■ Text excerpt
——

Mon, November 27, 2017

This past semester, the Community Service group of students at Sheldon College have been busily preparing items to support people in the local community who are less fortunate than themselves.

Students in the group have sewn trauma bears that they are donating to the Redland Hospital to give to young children who are sick or injured and who may be traumatised about going into hospital. The students hope that, in some small way, they can brighten the day for a sick child and make their visit to hospital less traumatic. Other students in the group have also been knitting beanies for premature babies in hospital. Babies who are born early often feel the cold in their extremities, especially their heads.

In addition to helping people in hospitals, the students also made animal pouches suitable for carers to use when possums, wallabies and other native animals are injured or when they are orphaned because their mothers are killed. These pouches will be taken to IndigiScapes to issue to animal carers across the Redlands.

The student group has also been making Christmas cards for people in a local nursing home. Many elderly people in aged care homes don’t have family members visit and may not receive Christmas cards at this time of year. The students are hoping, therefore, that their days will be a little brighter by receiving these cards with messages from them. The students were told by a carer from one home who received their cards last year that the residents keep those cards in their drawers or on their side tables and read them often throughout the year.

——

Stored data entries

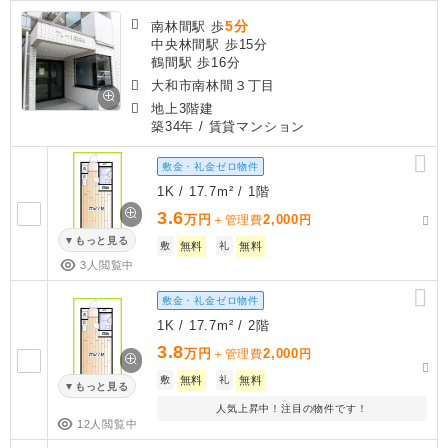
5分
南林間駅 歩
中央林間駅 歩15分
鶴間駅 歩16分
大和市南林間３丁目
地上3階建
築34年
/ 賃貸マンション
敷金・礼金ゼロ物件
1K / 17.7m² / 1階
3.6
万円
2,000
＋管理費
円
もっと見る
敷
無料
礼
無料
3人閲覧中
敷金・礼金ゼロ物件
1K / 17.7m² / 2階
3.8
万円
2,000
＋管理費
円
敷
無料
礼
無料
もっと見る
人気上昇中！注目の物件です！
12人閲覧中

——

■ What this exercise asks
1. In the article on the Sheldon College community service group, where will the animal pouches made by the students be taken?
2. Pick up the article about the Sheldon College community service group after its final sentence and keep it going.

■ Outputs by task
1. They will be taken to IndigiScapes to issue to animal carers across the Redlands.

2.
Recently at a College weekly assembly the students thanked two special ladies for assisting them throughout the past year with their activities. They went on to acknowledge Joyce McGahey who visited the College each Friday to teach the students how to knit and to sew the trauma bears. She provided all the materials for the group to make the items and also guided them through to completion. The students were also grateful to Mrs Kim Hitchcock who also helped to make the items each Friday with the group.  

At the end of the presentation the trauma bears were presented to Dr Jagriti Nayak from the Redland Hospital, who addressed the College in a heartfelt speech of gratitude and appreciation on behalf of the staff and patients of the Hospital.